→ Entries provided
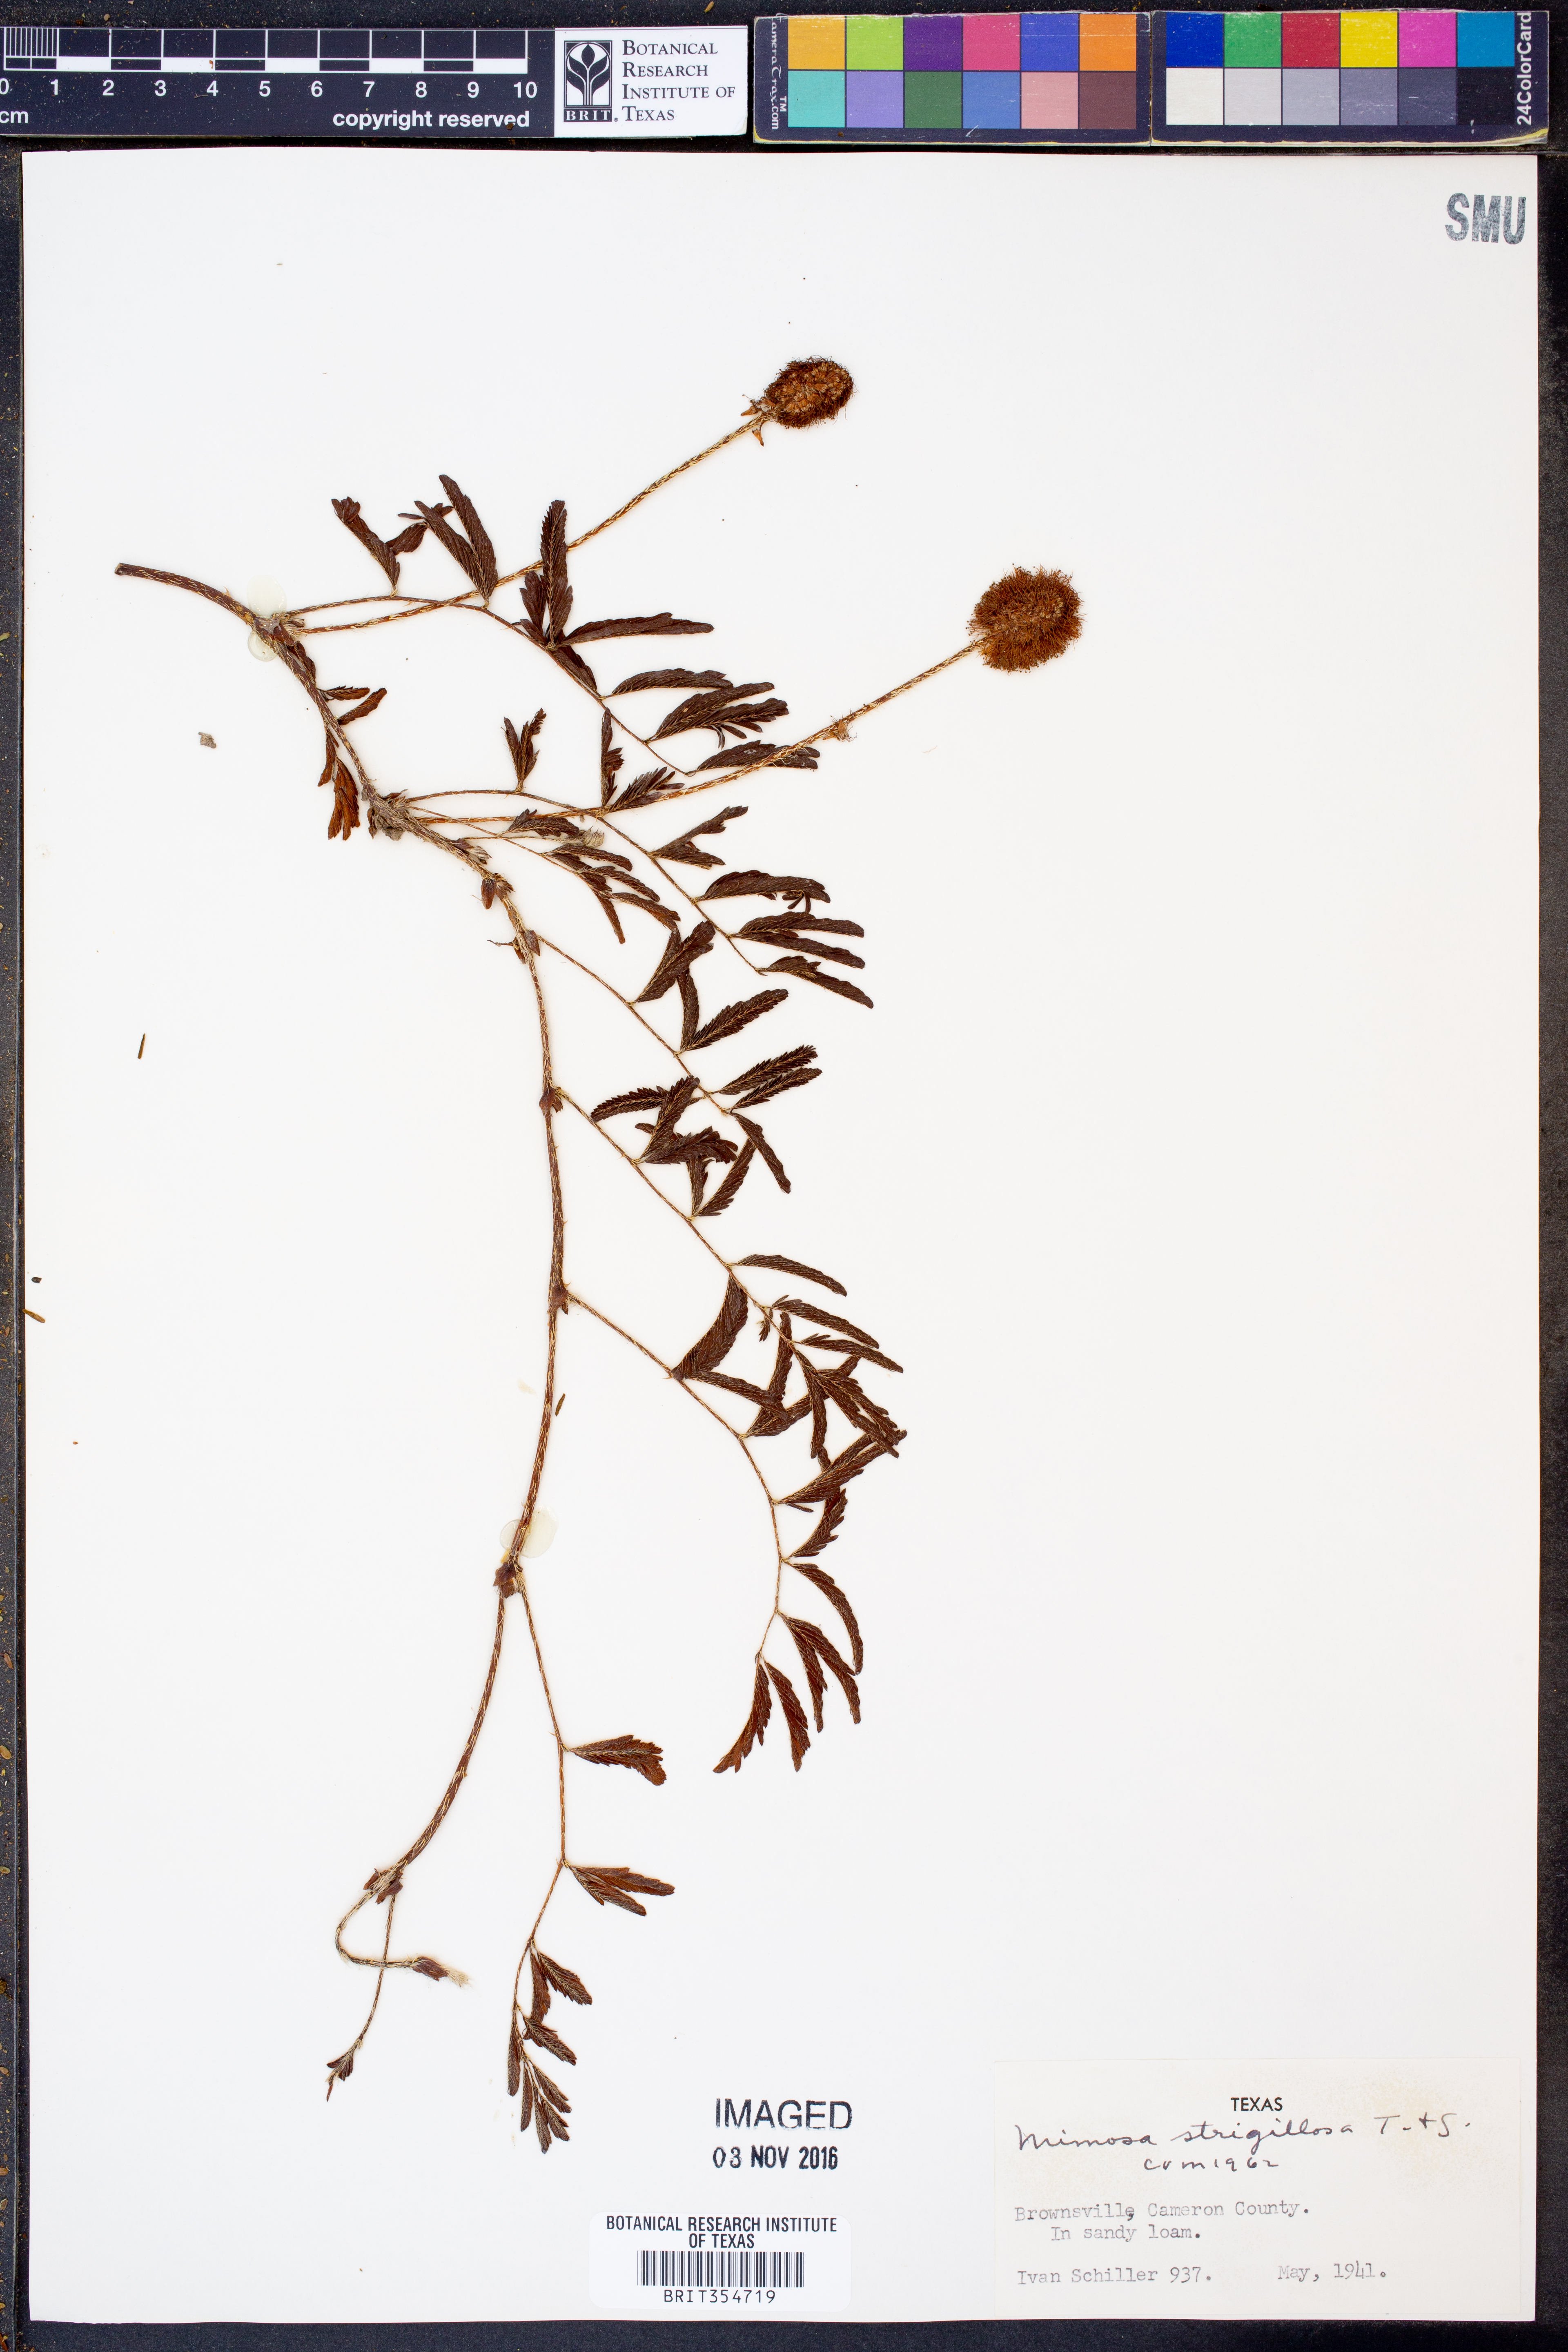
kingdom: Plantae
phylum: Tracheophyta
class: Magnoliopsida
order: Fabales
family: Fabaceae
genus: Mimosa
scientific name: Mimosa strigillosa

→ Task instructions
For all the items above, give every line except the pictures as a JSON list of strings, one string per line, skipping blank lines.

→ Output of the task
[
  "kingdom: Plantae",
  "phylum: Tracheophyta",
  "class: Magnoliopsida",
  "order: Fabales",
  "family: Fabaceae",
  "genus: Mimosa",
  "scientific name: Mimosa strigillosa"
]